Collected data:
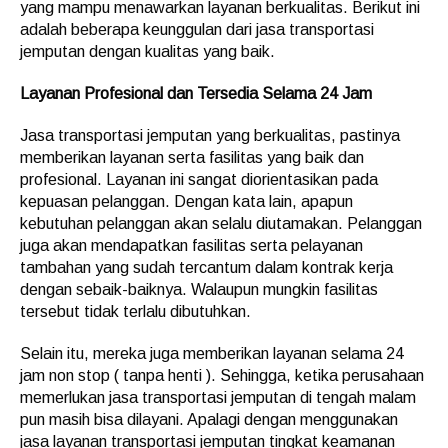
yang mampu menawarkan layanan berkualitas. Berikut ini
adalah beberapa keunggulan dari jasa transportasi
jemputan dengan kualitas yang baik.
Layanan Profesional dan Tersedia Selama 24 Jam
Jasa transportasi jemputan yang berkualitas, pastinya
memberikan layanan serta fasilitas yang baik dan
profesional. Layanan ini sangat diorientasikan pada
kepuasan pelanggan. Dengan kata lain, apapun
kebutuhan pelanggan akan selalu diutamakan. Pelanggan
juga akan mendapatkan fasilitas serta pelayanan
tambahan yang sudah tercantum dalam kontrak kerja
dengan sebaik-baiknya. Walaupun mungkin fasilitas
tersebut tidak terlalu dibutuhkan.
Selain itu, mereka juga memberikan layanan selama 24
jam non stop ( tanpa henti ). Sehingga, ketika perusahaan
memerlukan jasa transportasi jemputan di tengah malam
pun masih bisa dilayani. Apalagi dengan menggunakan
jasa layanan transportasi jemputan tingkat keamanan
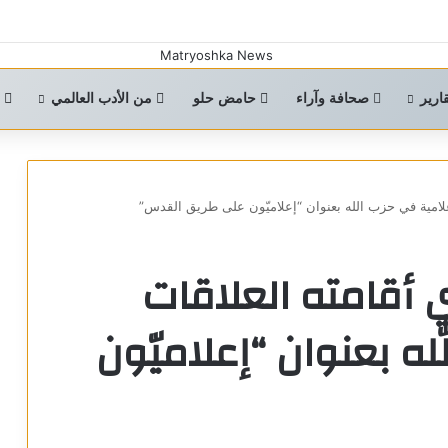
ارير
صحافة وآراء
حامض حلو
من الأدب العالمي
ا
إعلامية في حزب الله بعنوان “إعلاميّون على طريق القدس”
 أقامته العلاقات
له بعنوان “إعلاميّون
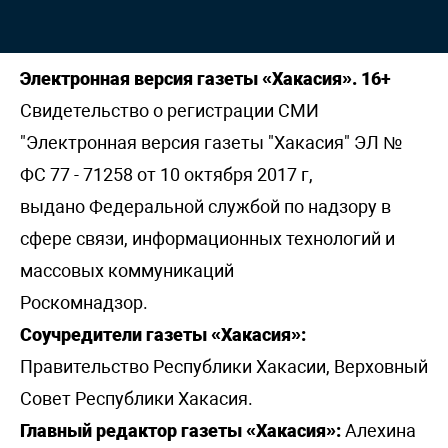
Электронная версия газеты «Хакасия». 16+
Свидетельство о регистрации СМИ
"Электронная версия газеты "Хакасия" ЭЛ №
ФС 77 - 71258 от 10 октября 2017 г,
выдано Федеральной службой по надзору в
сфере связи, информационных технологий и
массовых коммуникаций
Роскомнадзор.
Соучредители газеты «Хакасия»:
Правительство Республики Хакасии, Верховный
Совет Республики Хакасия.
Главный редактор газеты «Хакасия»:
Алехина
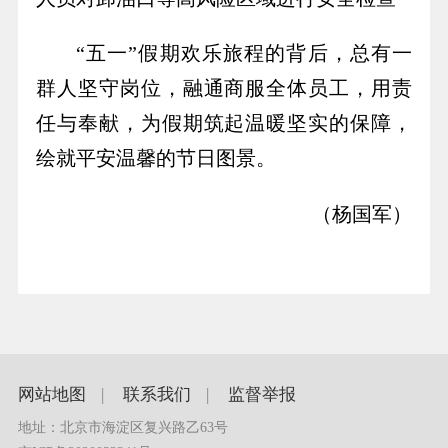
“五一”假期欢乐旅程的背后，总有一
群人坚守岗位，融通商服全体员工，用责
任与奉献，为假期筑起温暖坚实的保障，
绘就平安温馨的节日图景。
（杨国军）
网站地图
|
联系我们
|
监督举报
地址：北京市海淀区复兴路乙63号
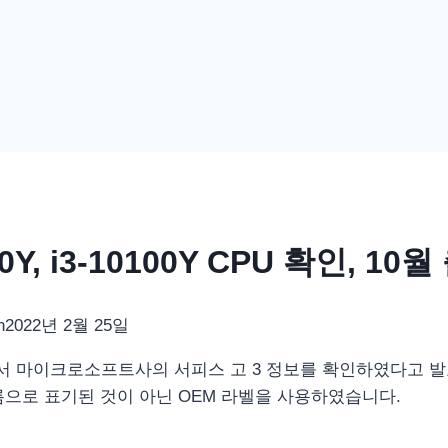
, i3-10100Y CPU 확인, 10
n
2022년 2월 25일
서 마이크로소프트사의 서피스 고 3 정보를 확인하였다고 
으로 표기된 것이 아닌 OEM 라벨을 사용하였습니다.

→ WHAT NEEDS TO BE DONE: Print the text of the listing above word for word, with the pictures left out.

→ ANSWER TO THE PROBLEM:
yang mampu menawarkan layanan berkualitas. Berikut ini
adalah beberapa keunggulan dari jasa transportasi
jemputan dengan kualitas yang baik.
Layanan Profesional dan Tersedia Selama 24 Jam
Jasa transportasi jemputan yang berkualitas, pastinya
memberikan layanan serta fasilitas yang baik dan
profesional. Layanan ini sangat diorientasikan pada
kepuasan pelanggan. Dengan kata lain, apapun
kebutuhan pelanggan akan selalu diutamakan. Pelanggan
juga akan mendapatkan fasilitas serta pelayanan
tambahan yang sudah tercantum dalam kontrak kerja
dengan sebaik-baiknya. Walaupun mungkin fasilitas
tersebut tidak terlalu dibutuhkan.
Selain itu, mereka juga memberikan layanan selama 24
jam non stop ( tanpa henti ). Sehingga, ketika perusahaan
memerlukan jasa transportasi jemputan di tengah malam
pun masih bisa dilayani. Apalagi dengan menggunakan
jasa layanan transportasi jemputan tingkat keamanan
ارير
صحافة وآراء
حامض حلو
من الأدب العالمي
ا
إعلامية في حزب الله بعنوان “إعلاميّون على طريق القدس”
 أقامته العلاقات
له بعنوان “إعلاميّون
Электронная версия газеты «Хакасия». 16+
Свидетельство о регистрации СМИ
"Электронная версия газеты "Хакасия" ЭЛ №
ФС 77 - 71258 от 10 октября 2017 г,
выдано Федеральной службой по надзору в
сфере связи, информационных технологий и
массовых коммуникаций
Роскомнадзор.
Соучредители газеты «Хакасия»:
Правительство Республики Хакасии, Верховный
Совет Республики Хакасия.
Главный редактор газеты «Хакасия»:
Алехина
“五一”假期欢乐旅程的背后，总有一
群人坚守岗位，融通商服全体员工，用责
任与奉献，为假期筑起温暖坚实的保障，
绘就平安温馨的节日图景。
（杨国军）
网站地图
|
联系我们
|
监督举报
地址：北京市海淀区复兴路乙63号
, i3-10100Y CPU 확인, 10
n
2022년 2월 25일
서 마이크로소프트사의 서피스 고 3 정보를 확인하였다고 
으로 표기된 것이 아닌 OEM 라벨을 사용하였습니다.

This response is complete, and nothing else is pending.